DOCUMENT EXTRACT:

********************

94
\$\begingroup\$

Challenge

Given two strings, work out if they both have exactly the same characters in them.

Example

Input

word, wrdo

This returns true because they are the same but just scrambled.

Input

word, wwro

This returns false.

Input

boat, toba

This returns true

Rules

Here are the rules!

  • Assume input will be at least 1 char long, and no longer than 8 chars.
  • No special characters, only az
  • All inputs can be assumed to be lowercase

Test Cases

boat, boat = true
toab, boat = true
oabt, toab = true
a, aa = false
zzz, zzzzzzzz = false
zyyyzzzz, yyzzzzzy = true
sleepy, pyels = false
p,p = true
\$\endgroup\$
7
  • 10
    \$\begingroup\$ 9 answers in 13 views... wow! \$\endgroup\$
    – Tom Gullen
    Mar 8, 2011 at 16:44
  • 5
    \$\begingroup\$ Title request: Cod Elf, Go! \$\endgroup\$
    – user54200
    Jul 9, 2016 at 12:48
  • 7
    \$\begingroup\$ "Falcon Rage, go mad!" \$\endgroup\$
    – Geobits
    Oct 6, 2016 at 17:25
  • 15
    \$\begingroup\$ My name suggestion: "are they anagrams" → "manage the arrays" \$\endgroup\$ Oct 31, 2017 at 4:32
  • 2
    \$\begingroup\$ Suggested test case: aaab, bbba = false \$\endgroup\$
    – Deadcode
    Aug 3, 2022 at 23:56

163 Answers 163

1
2 3 4 5 6
39
\$\begingroup\$

Python, 32 bytes

f=lambda a,b,S=sorted:S(a)==S(b)

********************

DATA FOR ANALYSIS:
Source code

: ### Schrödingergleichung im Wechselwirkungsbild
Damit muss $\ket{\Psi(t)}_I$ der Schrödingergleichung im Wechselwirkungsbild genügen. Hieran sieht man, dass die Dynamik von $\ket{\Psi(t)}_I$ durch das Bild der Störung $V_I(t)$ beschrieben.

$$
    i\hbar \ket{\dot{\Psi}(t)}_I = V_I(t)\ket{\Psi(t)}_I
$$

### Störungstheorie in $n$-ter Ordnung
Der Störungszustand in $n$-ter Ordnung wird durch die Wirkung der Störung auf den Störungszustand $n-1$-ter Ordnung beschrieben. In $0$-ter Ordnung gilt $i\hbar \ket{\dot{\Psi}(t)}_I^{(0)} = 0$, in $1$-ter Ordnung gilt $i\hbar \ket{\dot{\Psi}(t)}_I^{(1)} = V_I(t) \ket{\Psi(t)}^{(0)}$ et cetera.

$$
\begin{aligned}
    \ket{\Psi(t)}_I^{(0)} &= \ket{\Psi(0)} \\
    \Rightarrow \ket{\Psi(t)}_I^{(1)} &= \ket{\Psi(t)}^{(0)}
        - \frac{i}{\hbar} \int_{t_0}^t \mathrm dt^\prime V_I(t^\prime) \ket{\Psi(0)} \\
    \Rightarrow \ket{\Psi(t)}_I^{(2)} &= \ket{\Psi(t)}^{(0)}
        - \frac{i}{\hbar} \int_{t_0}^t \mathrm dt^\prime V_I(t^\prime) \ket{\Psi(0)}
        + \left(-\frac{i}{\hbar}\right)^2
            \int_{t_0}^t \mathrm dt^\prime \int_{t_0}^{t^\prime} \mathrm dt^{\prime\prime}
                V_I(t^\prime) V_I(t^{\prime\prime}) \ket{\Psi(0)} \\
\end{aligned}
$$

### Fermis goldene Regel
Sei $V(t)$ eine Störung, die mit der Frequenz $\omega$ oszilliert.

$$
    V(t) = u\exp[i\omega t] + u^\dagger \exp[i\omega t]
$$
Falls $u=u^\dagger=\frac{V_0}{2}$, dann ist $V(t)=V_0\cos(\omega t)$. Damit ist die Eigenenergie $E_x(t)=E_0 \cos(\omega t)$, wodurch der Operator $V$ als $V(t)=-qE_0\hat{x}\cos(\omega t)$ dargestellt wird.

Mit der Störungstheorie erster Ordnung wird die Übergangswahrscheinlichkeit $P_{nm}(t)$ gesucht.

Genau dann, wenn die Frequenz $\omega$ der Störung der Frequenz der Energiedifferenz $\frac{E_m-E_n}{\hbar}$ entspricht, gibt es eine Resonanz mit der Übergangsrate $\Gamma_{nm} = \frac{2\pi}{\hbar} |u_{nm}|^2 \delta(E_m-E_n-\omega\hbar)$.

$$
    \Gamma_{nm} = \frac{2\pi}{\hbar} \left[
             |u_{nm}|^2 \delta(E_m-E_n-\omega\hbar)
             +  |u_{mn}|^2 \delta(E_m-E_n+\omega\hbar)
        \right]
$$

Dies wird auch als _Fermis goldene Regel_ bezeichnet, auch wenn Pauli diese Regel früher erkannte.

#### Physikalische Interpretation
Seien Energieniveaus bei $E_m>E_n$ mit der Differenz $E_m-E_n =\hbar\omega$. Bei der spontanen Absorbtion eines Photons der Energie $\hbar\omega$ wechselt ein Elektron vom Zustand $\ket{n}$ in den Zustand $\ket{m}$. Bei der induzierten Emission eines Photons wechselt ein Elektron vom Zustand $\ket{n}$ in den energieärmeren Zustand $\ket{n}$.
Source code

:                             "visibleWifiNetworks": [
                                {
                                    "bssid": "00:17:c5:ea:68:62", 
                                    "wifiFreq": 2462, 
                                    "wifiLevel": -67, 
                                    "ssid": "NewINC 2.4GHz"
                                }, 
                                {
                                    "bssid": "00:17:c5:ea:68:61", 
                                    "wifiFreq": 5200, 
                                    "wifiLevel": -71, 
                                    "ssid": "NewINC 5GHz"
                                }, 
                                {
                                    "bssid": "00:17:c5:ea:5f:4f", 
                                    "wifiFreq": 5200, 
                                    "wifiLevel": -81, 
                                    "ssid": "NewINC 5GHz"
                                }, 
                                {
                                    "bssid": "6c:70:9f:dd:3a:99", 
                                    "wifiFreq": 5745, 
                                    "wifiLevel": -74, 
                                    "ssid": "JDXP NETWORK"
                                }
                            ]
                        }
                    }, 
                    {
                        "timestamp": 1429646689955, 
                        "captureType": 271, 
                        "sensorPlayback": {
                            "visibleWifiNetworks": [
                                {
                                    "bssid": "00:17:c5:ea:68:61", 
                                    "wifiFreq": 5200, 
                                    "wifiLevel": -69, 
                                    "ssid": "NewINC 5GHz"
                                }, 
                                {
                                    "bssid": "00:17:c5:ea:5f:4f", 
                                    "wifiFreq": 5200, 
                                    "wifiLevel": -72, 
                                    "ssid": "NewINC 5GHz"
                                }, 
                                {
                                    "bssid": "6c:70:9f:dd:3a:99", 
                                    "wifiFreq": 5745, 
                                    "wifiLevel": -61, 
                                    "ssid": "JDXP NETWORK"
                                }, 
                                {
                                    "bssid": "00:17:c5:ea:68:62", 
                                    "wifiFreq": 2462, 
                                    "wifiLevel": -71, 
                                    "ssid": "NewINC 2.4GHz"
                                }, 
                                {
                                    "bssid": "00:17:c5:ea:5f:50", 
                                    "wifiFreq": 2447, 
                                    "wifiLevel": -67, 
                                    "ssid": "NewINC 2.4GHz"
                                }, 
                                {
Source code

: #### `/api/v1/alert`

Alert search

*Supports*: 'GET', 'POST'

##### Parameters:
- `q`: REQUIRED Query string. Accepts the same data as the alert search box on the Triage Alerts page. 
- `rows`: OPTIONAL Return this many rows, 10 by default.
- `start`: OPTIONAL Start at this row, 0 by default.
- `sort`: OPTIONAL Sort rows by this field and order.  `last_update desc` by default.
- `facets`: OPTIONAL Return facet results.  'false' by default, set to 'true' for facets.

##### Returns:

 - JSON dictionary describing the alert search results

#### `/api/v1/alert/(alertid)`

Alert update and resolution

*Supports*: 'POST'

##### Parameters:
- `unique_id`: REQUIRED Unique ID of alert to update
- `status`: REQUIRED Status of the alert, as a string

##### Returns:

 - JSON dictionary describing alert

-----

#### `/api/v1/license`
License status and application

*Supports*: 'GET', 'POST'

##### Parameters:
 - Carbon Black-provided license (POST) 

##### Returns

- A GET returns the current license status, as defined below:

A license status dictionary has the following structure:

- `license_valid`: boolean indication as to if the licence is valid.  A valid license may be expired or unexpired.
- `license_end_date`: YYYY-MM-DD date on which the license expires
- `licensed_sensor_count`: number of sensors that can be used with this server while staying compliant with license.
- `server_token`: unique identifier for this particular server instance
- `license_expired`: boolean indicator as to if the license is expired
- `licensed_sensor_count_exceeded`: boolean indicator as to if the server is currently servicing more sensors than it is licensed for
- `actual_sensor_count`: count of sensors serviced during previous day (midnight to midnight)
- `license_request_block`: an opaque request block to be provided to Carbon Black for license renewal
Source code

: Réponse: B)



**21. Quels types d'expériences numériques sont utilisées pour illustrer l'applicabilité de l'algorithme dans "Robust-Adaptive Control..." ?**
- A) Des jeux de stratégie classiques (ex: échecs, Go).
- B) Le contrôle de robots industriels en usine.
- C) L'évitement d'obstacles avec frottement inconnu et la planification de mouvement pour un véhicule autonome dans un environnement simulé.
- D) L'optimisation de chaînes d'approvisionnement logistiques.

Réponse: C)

********************

PROBLEMS TO SOLVE:
1 - Reproduce the challenge starting at the words "Given two strings, work" and ending after "but just scrambled.", switching "scrambled" to "shuffled".
2 - Return every line of the entries that contains the string "describing", treating case as significant.

RESPONSES FOR EACH TASK:
1 -
Given two strings, work out if they both have exactly the same characters in them.

Example

Input

word, wrdo

This returns true because they are the same but just shuffled.

2 -
 - JSON dictionary describing the alert search results
 - JSON dictionary describing alert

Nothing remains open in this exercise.